Each entry is to be given again word for word; images are dropped.

[[ Records supplied open ]]

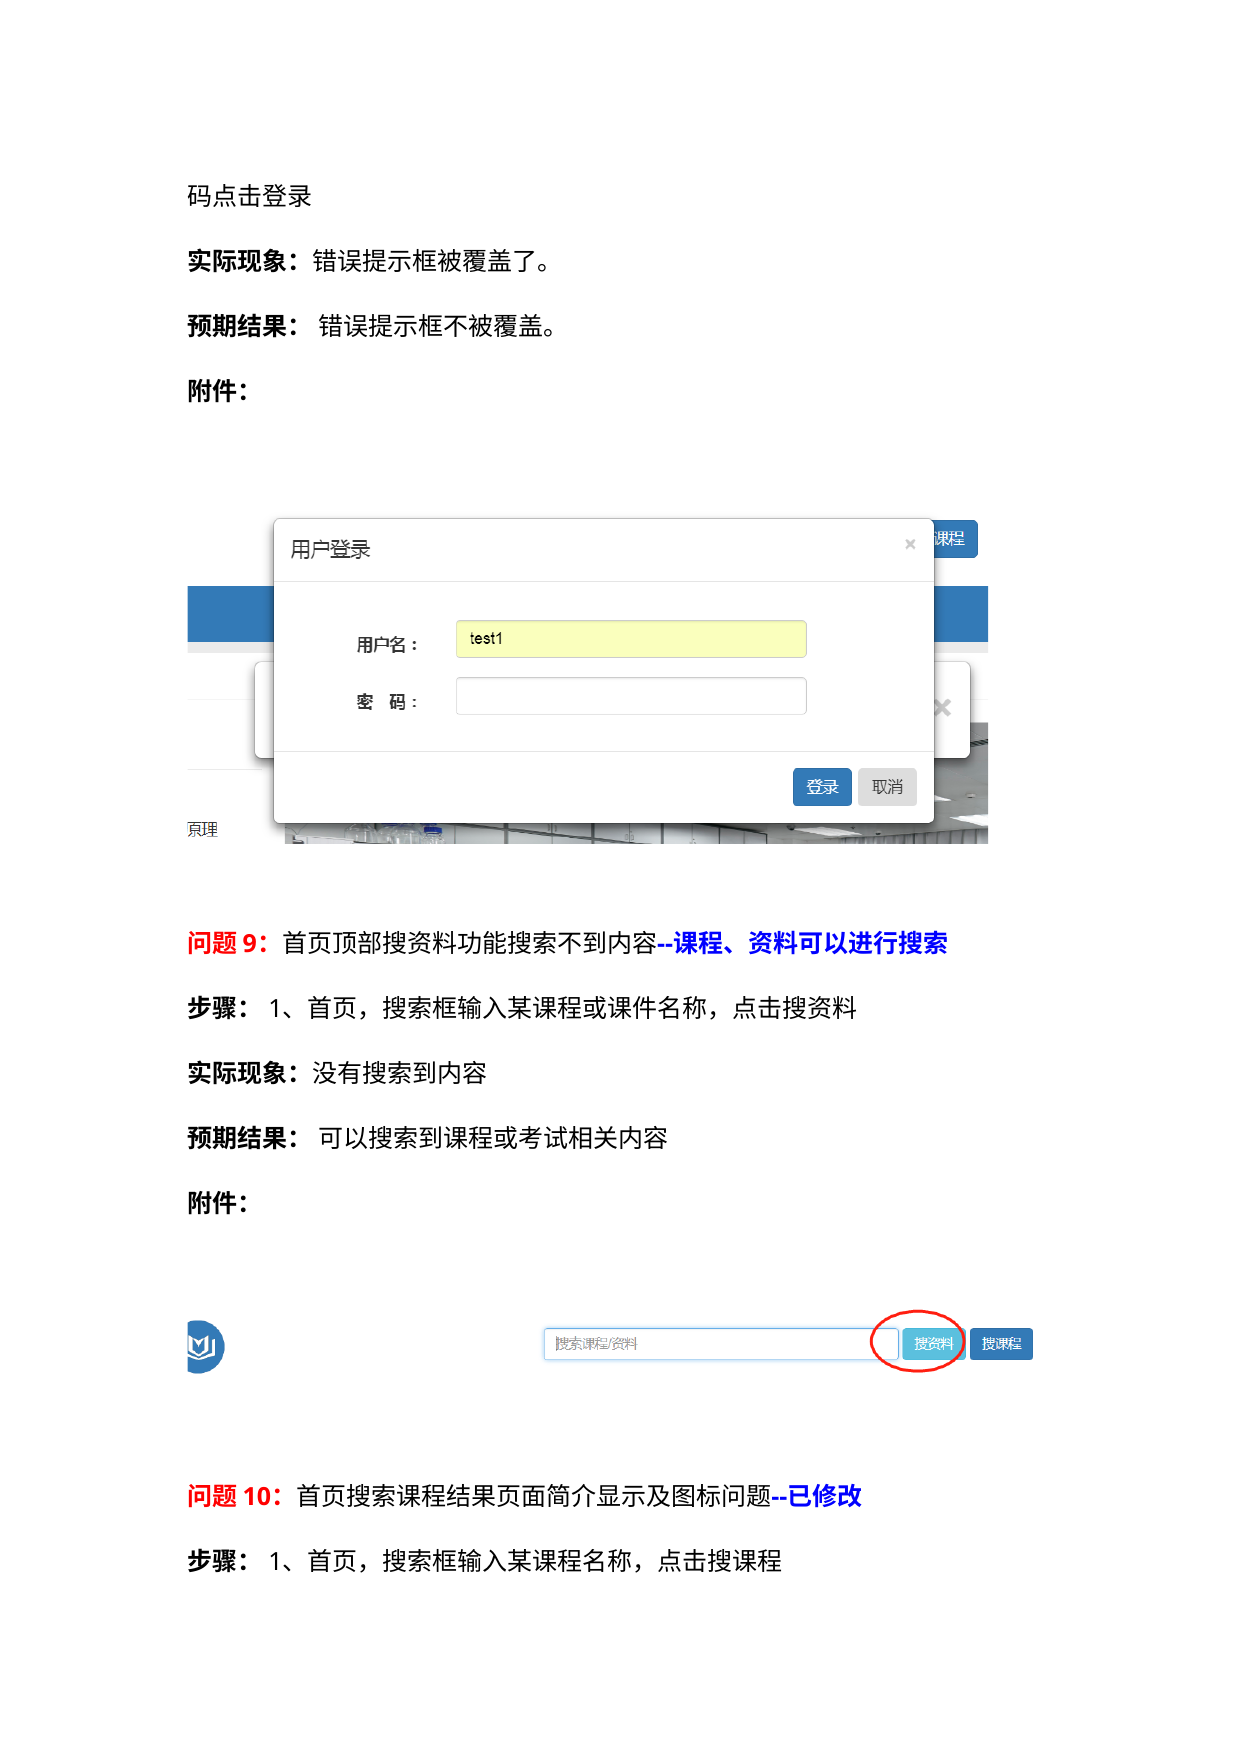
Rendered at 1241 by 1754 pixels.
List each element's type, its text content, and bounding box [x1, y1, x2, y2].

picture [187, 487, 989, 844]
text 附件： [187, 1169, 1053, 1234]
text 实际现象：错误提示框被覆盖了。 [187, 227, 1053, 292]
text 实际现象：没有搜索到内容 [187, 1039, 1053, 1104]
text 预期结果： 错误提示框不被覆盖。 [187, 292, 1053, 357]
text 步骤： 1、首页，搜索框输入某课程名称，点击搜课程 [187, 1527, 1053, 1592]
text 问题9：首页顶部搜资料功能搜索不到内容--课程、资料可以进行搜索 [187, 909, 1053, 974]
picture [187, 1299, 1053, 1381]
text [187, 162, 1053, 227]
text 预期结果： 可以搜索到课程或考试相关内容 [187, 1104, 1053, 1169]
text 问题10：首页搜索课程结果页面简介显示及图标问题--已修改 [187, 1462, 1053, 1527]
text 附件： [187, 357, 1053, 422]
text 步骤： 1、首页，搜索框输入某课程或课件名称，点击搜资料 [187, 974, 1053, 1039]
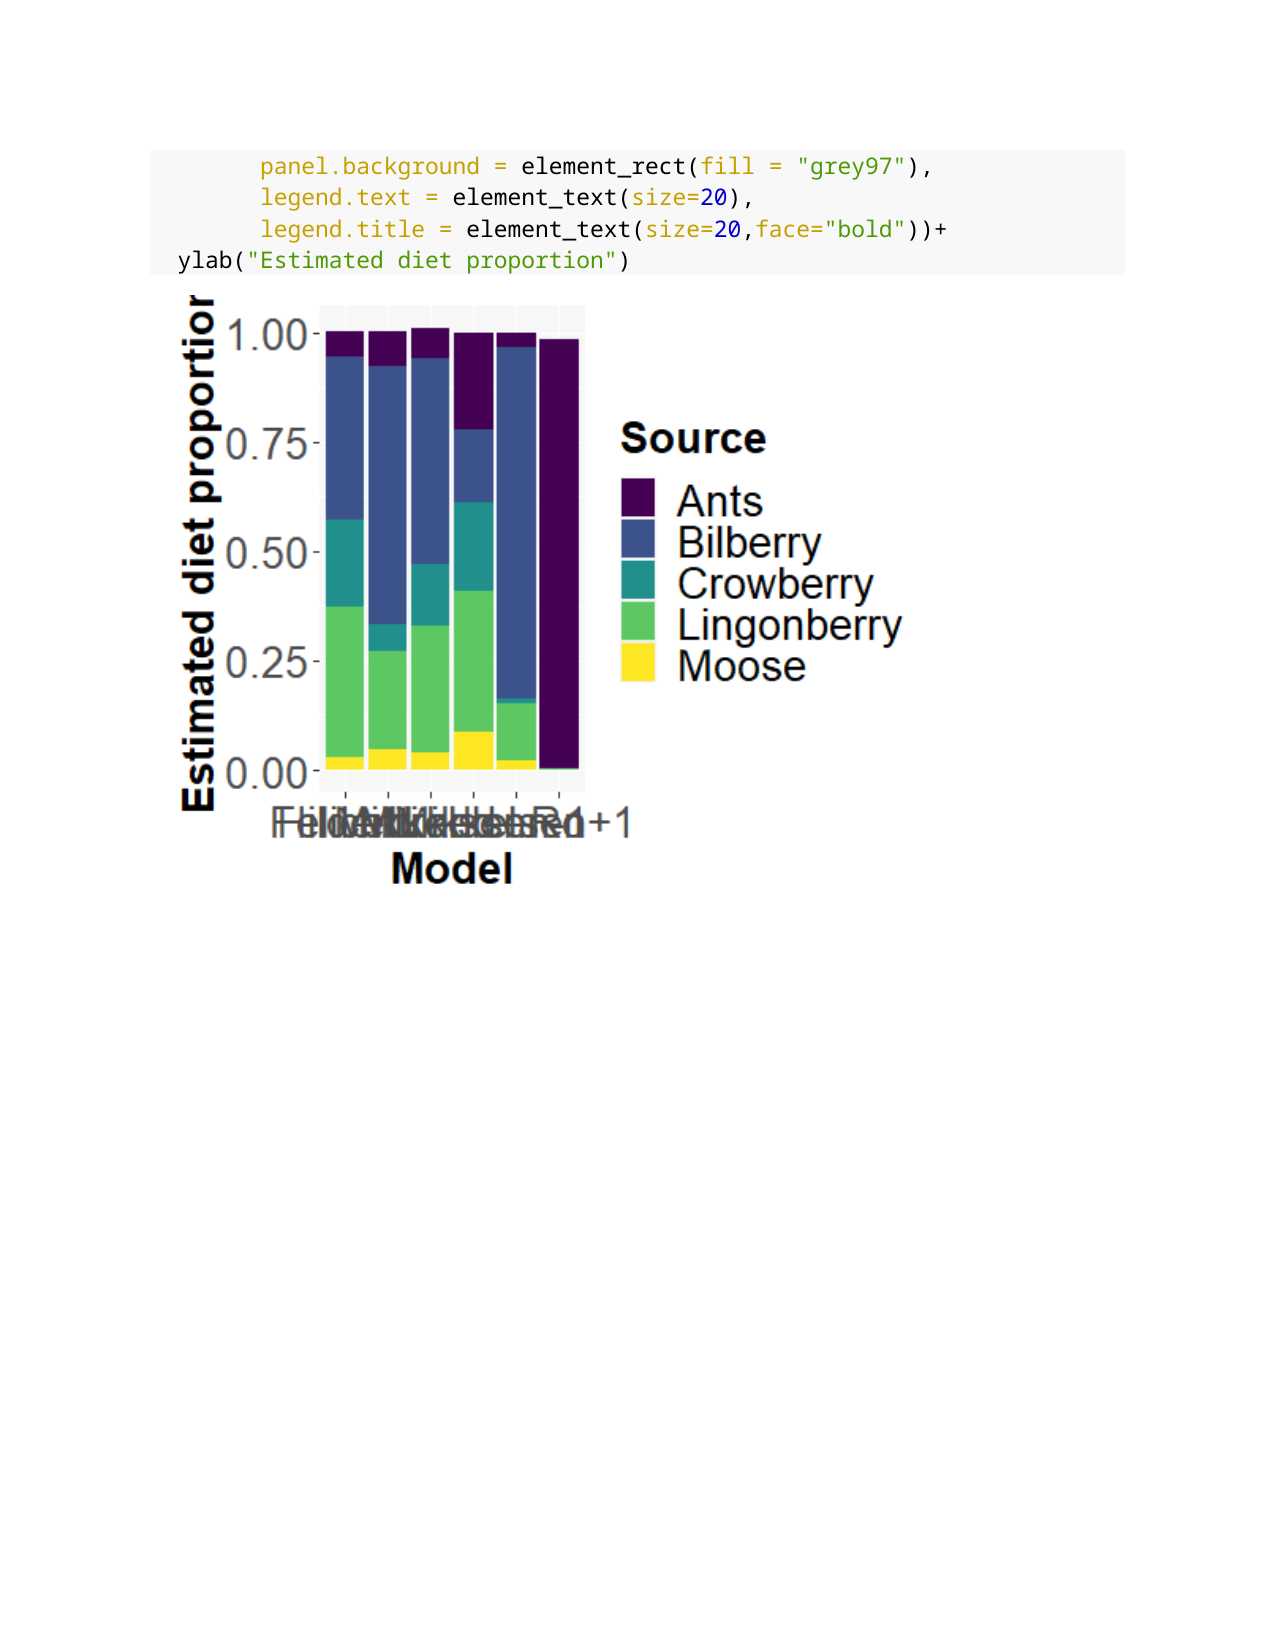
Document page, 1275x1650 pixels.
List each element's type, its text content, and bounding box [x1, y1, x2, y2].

[[ Records supplied closed ]]

> _Your solution_
Rendered at 1241 by 1754 pixels.
List each element's type, its text content, and bounding box [x1, y1, x2, y2].

picture [187, 487, 989, 844]
text 附件： [187, 1169, 1053, 1234]
text 实际现象：错误提示框被覆盖了。 [187, 227, 1053, 292]
text 实际现象：没有搜索到内容 [187, 1039, 1053, 1104]
text 预期结果： 错误提示框不被覆盖。 [187, 292, 1053, 357]
text 步骤： 1、首页，搜索框输入某课程名称，点击搜课程 [187, 1527, 1053, 1592]
text 问题9：首页顶部搜资料功能搜索不到内容--课程、资料可以进行搜索 [187, 909, 1053, 974]
picture [187, 1299, 1053, 1381]
text [187, 162, 1053, 227]
text 预期结果： 可以搜索到课程或考试相关内容 [187, 1104, 1053, 1169]
text 问题10：首页搜索课程结果页面简介显示及图标问题--已修改 [187, 1462, 1053, 1527]
text 附件： [187, 357, 1053, 422]
text 步骤： 1、首页，搜索框输入某课程或课件名称，点击搜资料 [187, 974, 1053, 1039]
Document page, 1275x1650 pixels.
List each element's type, its text content, and bounding box [x1, y1, x2, y2].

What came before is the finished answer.